Bicyclists in Montgomery County, Maryland, are celebrating a first-of-its-kind project they say will keep them safer.
A ribbon cutting was held Saturday along the protected bike lane pilot project, which has changed the look of a portion of University Boulevard in the county.
The project puts the stretch of University Boulevard, between Arcola and Amherst avenues, on what is essentially a road diet.
“It went from three lanes on each side to two lanes on each side, with a curb lane and a protected bike lane,” said Peter Gray, with Open Streets Montgomery and on the board of directors for the Washington Area Bicyclists Association.
Separating the curb lane from the driving lanes are a line of flexible white pole dividers.
“It’s the first time anywhere in the state of Maryland that a curb lane, that was formerly used for cars, has been given over to use by bikes and scooters and the like,” said Gray. “In the past, you would see people riding bikes to get to the Wheaton Metro and they would be on the very narrow sidewalks with no buffer to the street.”
Now that it’s in place, the Maryland State Highway Administration will study the 1.35-mile stretch of road for four to six month to see how much it is used.

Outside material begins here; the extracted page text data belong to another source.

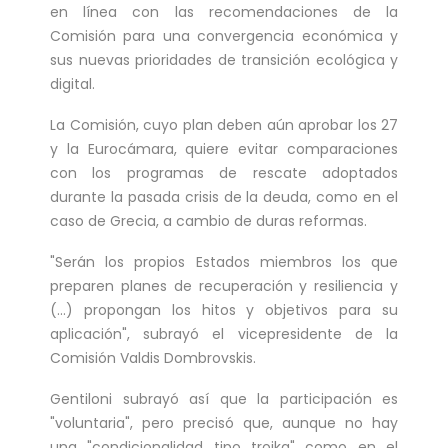
en línea con las recomendaciones de la
Comisión para una convergencia económica y
sus nuevas prioridades de transición ecológica y
digital.
La Comisión, cuyo plan deben aún aprobar los 27
y la Eurocámara, quiere evitar comparaciones
con los programas de rescate adoptados
durante la pasada crisis de la deuda, como en el
caso de Grecia, a cambio de duras reformas.
"Serán los propios Estados miembros los que
preparen planes de recuperación y resiliencia y
(...) propongan los hitos y objetivos para su
aplicación", subrayó el vicepresidente de la
Comisión Valdis Dombrovskis.
Gentiloni subrayó así que la participación es
"voluntaria", pero precisó que, aunque no hay
una "condicionalidad tipo troika" como en el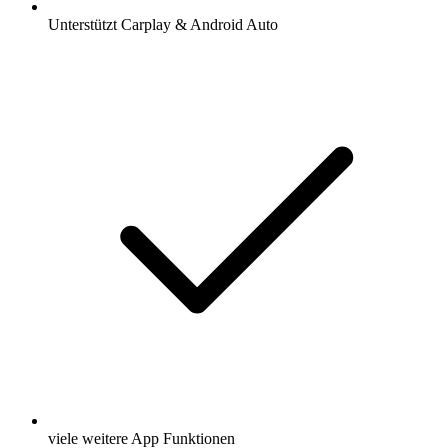
Unterstützt Carplay & Android Auto
viele weitere App Funktionen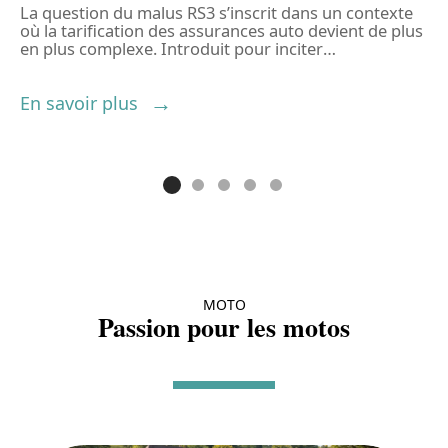
La question du malus RS3 s’inscrit dans un contexte
L
où la tarification des assurances auto devient de plus
c
en plus complexe. Introduit pour inciter
…
v
En savoir plus
E
MOTO
Passion pour les motos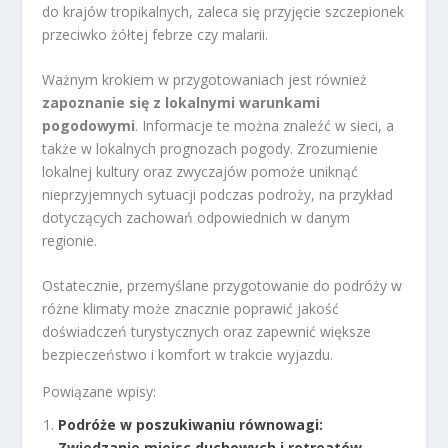
do krajów tropikalnych, zaleca się przyjęcie szczepionek
przeciwko żółtej febrze czy malarii.
Ważnym krokiem w przygotowaniach jest również
zapoznanie się z lokalnymi warunkami
pogodowymi
. Informacje te można znaleźć w sieci, a
także w lokalnych prognozach pogody. Zrozumienie
lokalnej kultury oraz zwyczajów pomoże uniknąć
nieprzyjemnych sytuacji podczas podroży, na przykład
dotyczących zachowań odpowiednich w danym
regionie.
Ostatecznie, przemyślane przygotowanie do podróży w
różne klimaty może znacznie poprawić jakość
doświadczeń turystycznych oraz zapewnić większe
bezpieczeństwo i komfort w trakcie wyjazdu.
Powiązane wpisy:
Podróże w poszukiwaniu równowagi:
Zwiedzanie miejsc duchowych i retreatów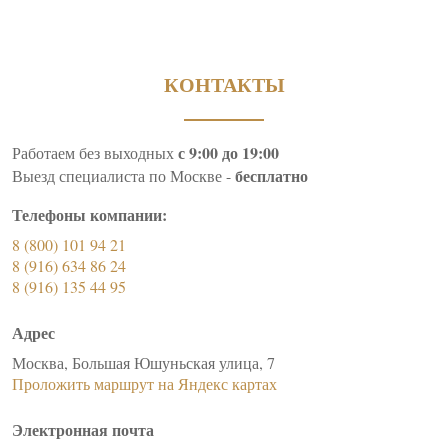
КОНТАКТЫ
с 9:00 до 19:00
Работаем без выходных
бесплатно
Выезд специалиста по Москве -
Телефоны компании:
8 (800) 101 94 21
8 (916) 634 86 24
8 (916) 135 44 95
Адрес
Москва, Большая Юшуньская улица, 7
Проложить маршрут на Яндекс картах
Электронная почта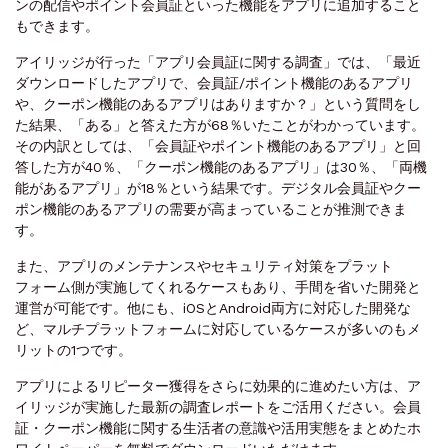
ンの配信やポイント会員証といった機能をアプリに追加すること
もできます。
アイリッジが行った「アプリ会員証に関する調査」では、「最近
ダウンロードしたアプリで、会員証/ポイント機能のあるアプリ
や、クーポン機能のあるアプリはありますか？」という質問をし
た結果、「ある」と答えた方が68％いたことがわかっています。
その内訳としては、「会員証やポイント機能のあるアプリ」と回
答した方が40％、「クーポン機能のあるアプリ」は30％、「両機
能があるアプリ」が18％という結果です。デジタル会員証やクー
ポン機能のあるアプリの需要が高まっていることが推測できま
す。
また、アプリのメンテナンスやセキュリティ対策をプラット
フォーム側が実施してくれるケースもあり、手間を省いた開発と
運営が可能です。他にも、iOSとAndroid両方に対応した開発な
ど、マルチプラットフォームに対応しているケースが多いのもメ
リットの1つです。
アプリによるリピーター獲得をさらに効果的に進めたい方は、ア
イリッジが実施した最新の調査レポートをご活用ください。会員
証・クーポン機能に関する生活者の意識や活用実態をまとめたホ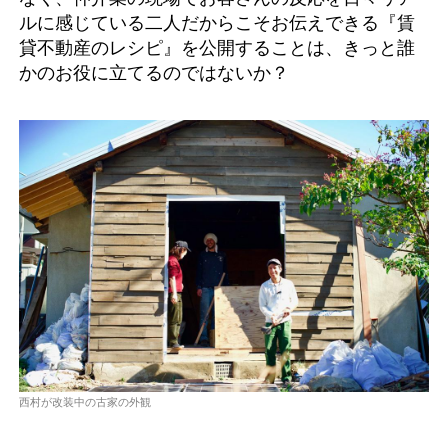
ルに感じている二人だからこそお伝えできる『賃
貸不動産のレシピ』を公開することは、きっと誰
かのお役に立てるのではないか？
西村が改装中の古家の外観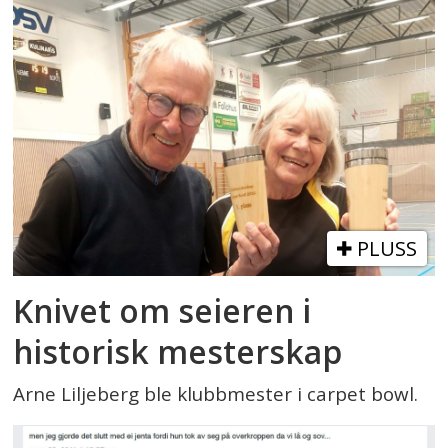
PLUSS
Knivet om seieren i
historisk mesterskap
Arne Liljeberg ble klubbmester i carpet bowl.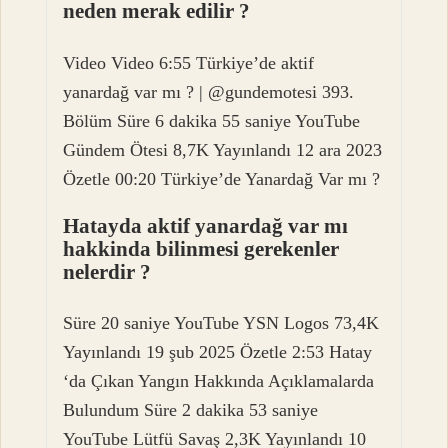
neden merak edilir ?
Video Video 6:55 Türkiye’de aktif
yanardağ var mı ? | @gundemotesi 393.
Bölüm Süre 6 dakika 55 saniye YouTube
Gündem Ötesi 8,7K Yayınlandı 12 ara 2023
Özetle 00:20 Türkiye’de Yanardağ Var mı ?
Hatayda aktif yanardağ var mı
hakkinda bilinmesi gerekenler
nelerdir ?
Süre 20 saniye YouTube YSN Logos 73,4K
Yayınlandı 19 şub 2025 Özetle 2:53 Hatay
‘da Çıkan Yangın Hakkında Açıklamalarda
Bulundum Süre 2 dakika 53 saniye
YouTube Lütfü Savaş 2,3K Yayınlandı 10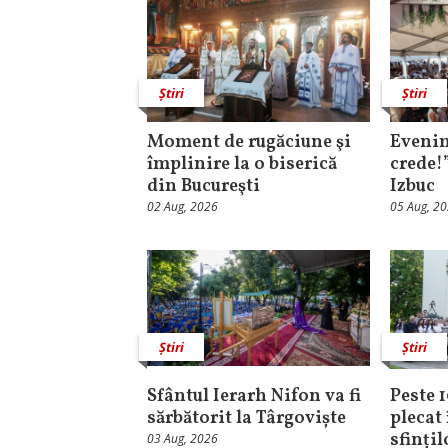
Știri
Știri
Moment de rugăciune şi
Evenim
împlinire la o biserică
crede!
din Bucureşti
Izbuc
02 Aug, 2026
05 Aug, 2
Știri
Știri
Sfântul Ierarh Nifon va fi
Peste 
sărbătorit la Târgoviște
plecat 
sfinți
03 Aug, 2026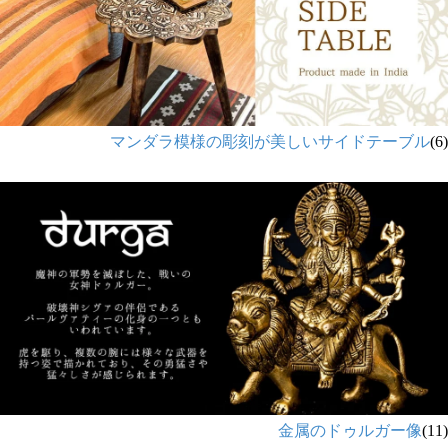
マンダラ模様の彫刻が美しいサイドテーブル
(6)
金属のドゥルガー像
(11)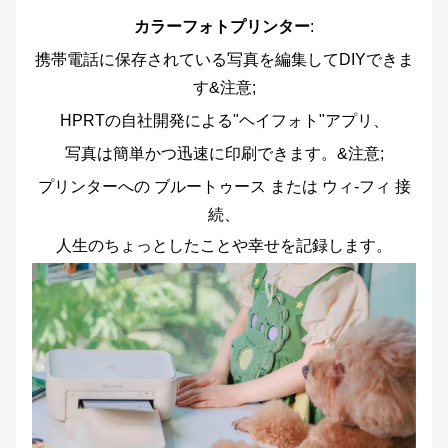
カラーフォトプリンター
:
携帯電話に保存されている写真を編集してDIYできま
す&注意;
HPRTの自社開発による"ヘイフォト"アプリ、
写真は簡単かつ迅速に印刷できます。&注意;
プリンターへの ブルートゥース または ウィ-フィ 接
続、
人生のちょっとしたことや幸せを記録します。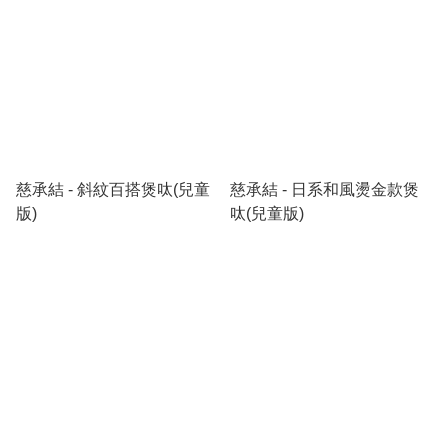
平台，讓社會大眾可以透過購買產品，直接支持社會
服務，並以服務使用者的故事互相勉勵！《揚帆生活
Yanger Life》所有收入扣除產品成本後，將用於支持
本處繼續推行社會服務及支付產品的製作人，鼓勵自
力更生！所有產品由選料到製作均為服務使用者親手
製作，萬勿錯過！

機構網址：www.yang.org.hk
慈承結 - 斜紋百搭煲呔(兒童
慈承結 - 日系和風燙金款煲
版)
呔(兒童版)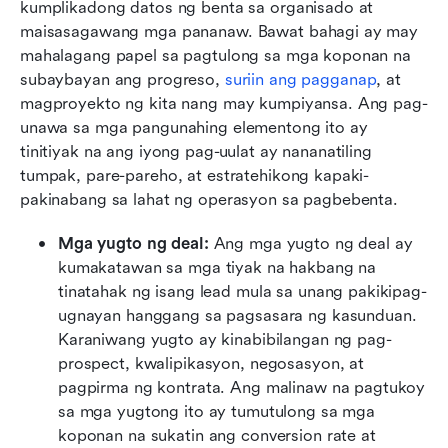
kumplikadong datos ng benta sa organisado at 
maisasagawang mga pananaw. Bawat bahagi ay may 
mahalagang papel sa pagtulong sa mga koponan na 
subaybayan ang progreso, 
suriin ang pagganap
, at 
magproyekto ng kita nang may kumpiyansa. Ang pag-
unawa sa mga pangunahing elementong ito ay 
tinitiyak na ang iyong pag-uulat ay nananatiling 
tumpak, pare-pareho, at estratehikong kapaki-
pakinabang sa lahat ng operasyon sa pagbebenta.
Mga yugto ng deal: 
Ang mga yugto ng deal ay 
kumakatawan sa mga tiyak na hakbang na 
tinatahak ng isang lead mula sa unang pakikipag-
ugnayan hanggang sa pagsasara ng kasunduan. 
Karaniwang yugto ay kinabibilangan ng pag-
prospect, kwalipikasyon, negosasyon, at 
pagpirma ng kontrata. Ang malinaw na pagtukoy 
sa mga yugtong ito ay tumutulong sa mga 
koponan na sukatin ang conversion rate at 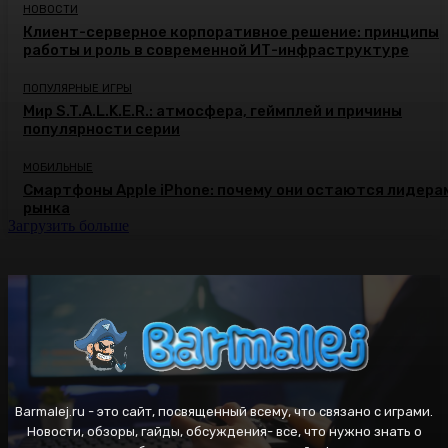
НОВОСТИ
Клиент-серверное корпоративное решение: принципы
работы и роль в современной ИТ-инфраструктуре
ПОПУЛЯРНЫЕ ИГРЫ
Мир S.T.A.L.K.E.R.: атмосфера, геймплей и причины
популярности серии
МОБИЛЬНЫЕ
Смартфоны Apple iPhone: почему они остаются лидера
рынка
Загрузить больше
Barmalej.ru - это сайт, посвященный всему, что связано с играми.
Новости, обзоры, гайды, обсуждения- все, что нужно знать о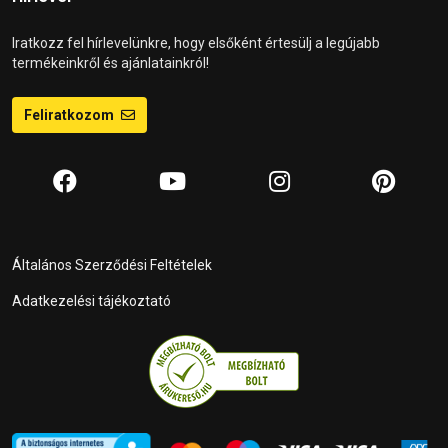
Iratkozz fel hírlevelünkre, hogy elsőként értesülj a legújabb
termékeinkről és ajánlatainkról!
Feliratkozom
Általános Szerződési Feltételek
Adatkezelési tájékoztató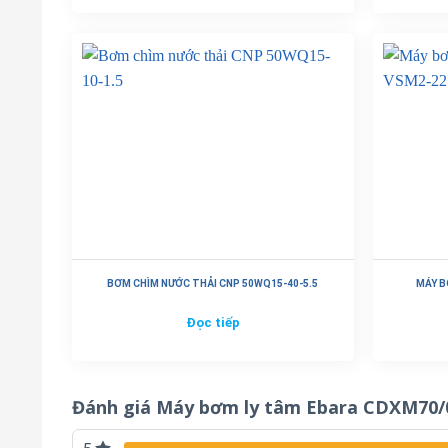
BƠM CHÌM NƯỚC THẢI CNP 50WQ15-40-5.5
MÁY B
Đọc tiếp
Đánh giá Máy bơm ly tâm Ebara CDXM70/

Cyclists had originally pushed for a much longer piece of road to be included in the project.
“Since it’s a short segment, it won’t have the impact we were initially hoping for, which would be to make it easier for people to bike from the east side of the county to Wheaton — but it will demonstrate people will use it,” Gray said.
“(The State Highway Administration) has said to us that if they think this is a success, they will pilot this in other road segments in the county.”
Gray said he is enthusiastic to see this step, which he believes will help fulfill Montgomery County’s Vision Zero Plan — a goal of eliminating serious and fatal collisions on county roads by the end of 2030.
According to Gray, 54% of the crashes that are seriously injuring or killing people occur on state roads. He said due to that, making protected areas on state roads is essential to reaching that goal.
“These are all avoidable deaths and making the infrastructure designed safer for everybody who uses it, I think we are all better off,” said Gray.